On paper, her greatest achievement involves working under the premier for the Equal Opportunities Act, the legislation that helped open doors for women to work in non-traditional roles.

“We literally canvassed the whole of WA to look at conditions for women,” she said.

“We then implemented the non-traditional roles for women, like truck driving and tractor driving and bulldozer driving that women wanted to do, but also that opened up doors for men who wanted to become nurses and midwives and hairdressers and makeup artists.

“It’s a silent way of working, identifying the strategies, and then working through policy development, that is very rewarding.”

However, it was a symbolic, smaller move closer to home that she counts as her best.

“Our Noongar people couldn’t enroll at the local TAFE (in the 80s),” she said.

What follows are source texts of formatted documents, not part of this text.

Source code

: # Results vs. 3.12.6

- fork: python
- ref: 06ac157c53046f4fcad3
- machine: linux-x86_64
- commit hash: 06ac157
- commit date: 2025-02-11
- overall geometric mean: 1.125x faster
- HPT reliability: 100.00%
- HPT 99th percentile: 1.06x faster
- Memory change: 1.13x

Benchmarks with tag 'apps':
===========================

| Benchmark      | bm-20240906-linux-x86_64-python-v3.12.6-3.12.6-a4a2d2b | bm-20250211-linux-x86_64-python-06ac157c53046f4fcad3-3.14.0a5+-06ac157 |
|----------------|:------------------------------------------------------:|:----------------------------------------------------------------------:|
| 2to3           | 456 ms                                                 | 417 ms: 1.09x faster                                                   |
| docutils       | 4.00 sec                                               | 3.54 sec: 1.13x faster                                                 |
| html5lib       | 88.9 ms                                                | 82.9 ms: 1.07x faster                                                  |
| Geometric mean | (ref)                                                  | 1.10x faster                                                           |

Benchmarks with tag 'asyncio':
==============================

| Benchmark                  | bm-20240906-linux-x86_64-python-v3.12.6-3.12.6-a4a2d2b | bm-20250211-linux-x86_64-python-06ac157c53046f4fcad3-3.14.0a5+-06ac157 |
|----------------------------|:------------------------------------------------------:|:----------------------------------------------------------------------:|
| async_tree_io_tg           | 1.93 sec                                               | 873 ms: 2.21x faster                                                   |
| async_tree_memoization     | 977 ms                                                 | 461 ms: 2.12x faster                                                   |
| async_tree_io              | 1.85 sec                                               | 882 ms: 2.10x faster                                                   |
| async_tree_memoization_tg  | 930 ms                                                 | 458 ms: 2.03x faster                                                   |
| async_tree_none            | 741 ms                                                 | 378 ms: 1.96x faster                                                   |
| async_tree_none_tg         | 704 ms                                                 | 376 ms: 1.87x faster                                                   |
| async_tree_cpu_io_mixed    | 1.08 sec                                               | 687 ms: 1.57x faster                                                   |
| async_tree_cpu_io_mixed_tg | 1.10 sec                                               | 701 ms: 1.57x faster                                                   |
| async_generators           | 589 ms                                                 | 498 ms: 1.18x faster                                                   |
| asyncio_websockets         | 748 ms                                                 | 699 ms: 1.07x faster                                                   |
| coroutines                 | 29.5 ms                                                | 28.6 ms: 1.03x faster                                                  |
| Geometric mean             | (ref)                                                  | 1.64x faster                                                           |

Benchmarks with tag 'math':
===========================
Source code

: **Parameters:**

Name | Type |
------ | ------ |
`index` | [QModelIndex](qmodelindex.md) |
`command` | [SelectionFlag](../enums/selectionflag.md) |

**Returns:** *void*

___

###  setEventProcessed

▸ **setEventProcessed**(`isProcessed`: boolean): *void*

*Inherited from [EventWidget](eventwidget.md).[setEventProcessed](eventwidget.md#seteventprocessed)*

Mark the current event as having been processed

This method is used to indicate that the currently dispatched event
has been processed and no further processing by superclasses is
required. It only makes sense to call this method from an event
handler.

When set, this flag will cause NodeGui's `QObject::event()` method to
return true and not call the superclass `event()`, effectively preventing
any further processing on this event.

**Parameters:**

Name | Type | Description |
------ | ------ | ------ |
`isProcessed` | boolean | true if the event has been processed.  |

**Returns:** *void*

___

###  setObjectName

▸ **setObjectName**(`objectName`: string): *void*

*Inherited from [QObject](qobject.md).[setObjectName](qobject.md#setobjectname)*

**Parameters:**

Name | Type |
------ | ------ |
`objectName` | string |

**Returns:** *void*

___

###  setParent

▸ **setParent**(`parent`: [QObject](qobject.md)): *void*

“We weren’t on campus; they put us in a building out on Chester Pass Road with just chairs and tables and a whiteboard — they wouldn’t even give us a blackboard!

“The greatest, greatest achievement was the day that we moved into campus, even though it was a building down the back.

“To see these things, these ideas still growing, still alive, that makes me feel good.”

Great Southern inductees. Picture: Laurie Benson
Camera IconGreat Southern inductees. Laurie Benson Credit: Laurie Benson

Speaking at the launch of the exhibition hosted by Soroptomists International Albany on Tuesday, WA Women’s Hall of Fame committee member Marie O’Dea said Great Southern women “punch above their weight”.

“I think a lot of women within regional WA, in whatever they do, they do actually have barriers of distance, isolation, and needing to do things by themselves for themselves,” she said.

“We’ve come a long way but celebrating them is so important.”

The exhibition will be on display at the airport until July 17.